January 28, 2014

May Die Tonight

Her room is at the beginning of the hallway into the hospital ward.  You might think this is a noisy place to be, but it is actually the opposite.  A long expanse of administrative offices provide a sound break between the elevators and the rest of the rooms beyond hers.  Further into the ward is the nurses' station, which is full of bustle and paperwork and ringing phones and vacuum-tubed medications at all hours of the night.  But the beginning of the hallway is calm and quiet.  It is the best place for her to be.  The small, square magnet on her door frame has a blue background and a white tree, a subtle sign to anyone who enters that the patient inside is dying.

I helped admit her when she first came in, with septic shock from an infection, but especially ill because she had metastatic cancer that had immobilized her gut, altered her urinary tract, and prevented her from eating.  She was in pain and clearly uncomfortable.  Her mother was a dominant force in the room, giving us the history and settling her in.  It soon became clear that the patient and her family were devoutly religious, and hoped she would be healed in a miracle.  She was only on our floor for a few hours before we transferred her to the ICU.

We followed her course from afar, knowing that if she survived long enough to leave the ICU she would return to our service.  We read about how she broke a bone just by repositioning herself on an x-ray table, because the cancer had riddled every part of her body.  We read the notes of the music-thanatologist (someone who studies death), a harpist who played bedside music in vigils that provided comfort for the patient and her family.

When she came back to us, she was in worse shape but the focus had shifted from treatment to providing comfort and pain control.  After a week or so with us on the floor, she began to weaken, as we had predicted would happen.  The cancer was too voracious; every day became a waiting game.
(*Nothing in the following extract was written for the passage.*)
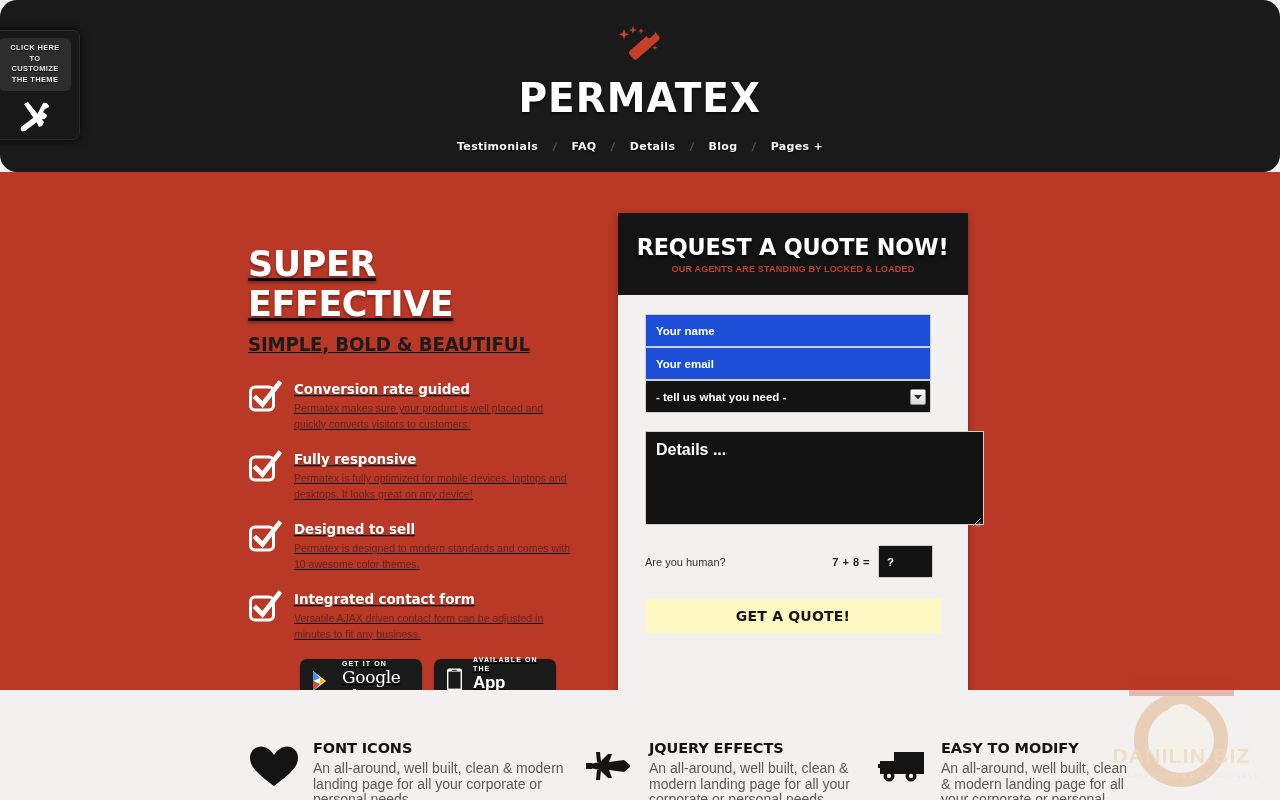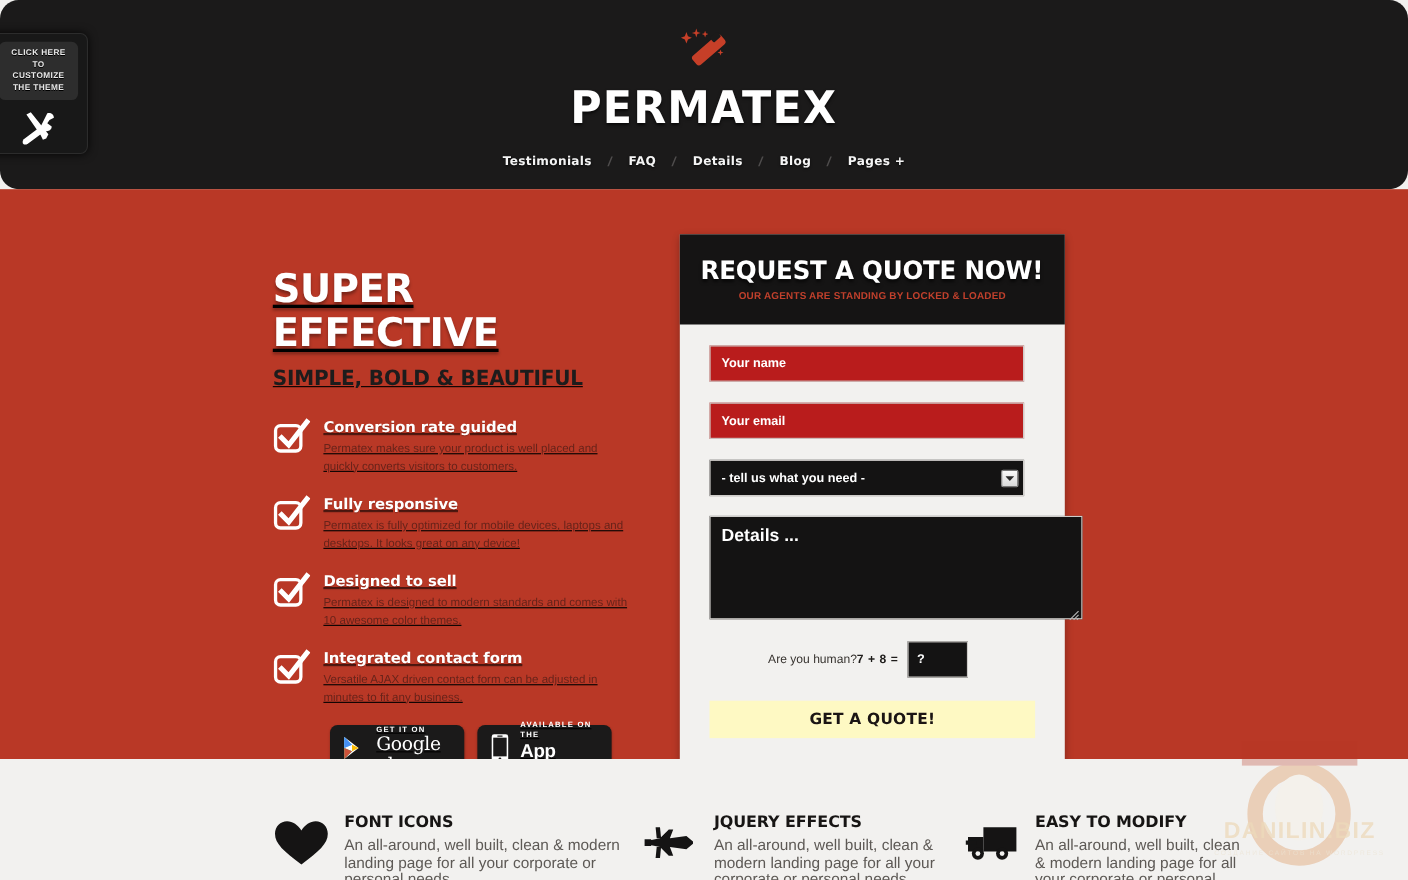"Your name" .field { background: #b91c1c -> #1d4ed8; margin-bottom: 19px -> none }
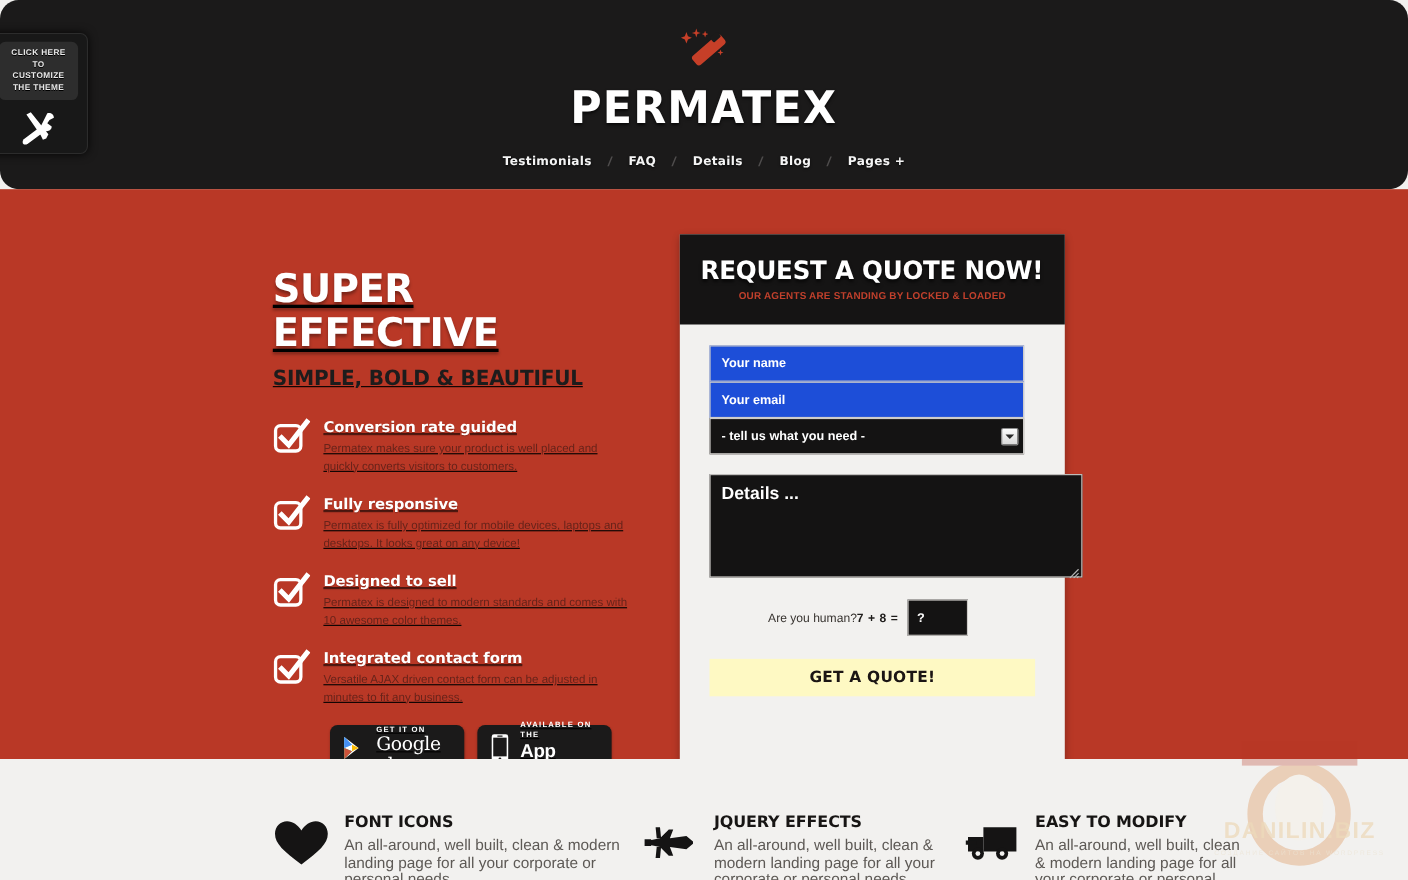"Are you human?" .human-row { justify-content: center -> space-between }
Each night, when our team would "sign out" our patients to the overnight doctors (give them a brief overview of each patient, with instructions in case of any overnight issues), we wrote at the bottom of her note: May Die Tonight.  We added it when her breathing had become labored, with pauses; however, we had underestimated her strength.  Each day, the footnote remained the same.  It was intended as a warning, a small heads-up for the covering team that they might want to be certain of how to pronounce someone dead, of which forms to fill out, of what kind of documentation would be required.

As the days went by, however, it became clear that "May Die Tonight" was more of an aspiration than a warning.  I found myself dreading and yet needing to visit her room each day, wanting to be available for her mother and family but uncomfortable at the way her death reflected my own mortality back at me.  I dreaded the daily toll of being frank in the face of her mother's continued (but diminishing) optimism -- or was it purely denial by now? -- that a miracle would occur.  I dreaded the strong memories of my grandmother's death a few years ago, a tableau of home hospice that prepared me for the stages of death as this patient progressed toward the end of her life.

Each night before bed, I would check the computer one last time to see if she was still living.  Part of me wanted to know so that I wouldn't be surprised in the morning; part of me was hoping each night that tonight would be the night, that soon my patient's pain and suffering would end and she would slip away to be with the Lord, just as she and her family believed.

It is a strange feeling to hope that your patient will die.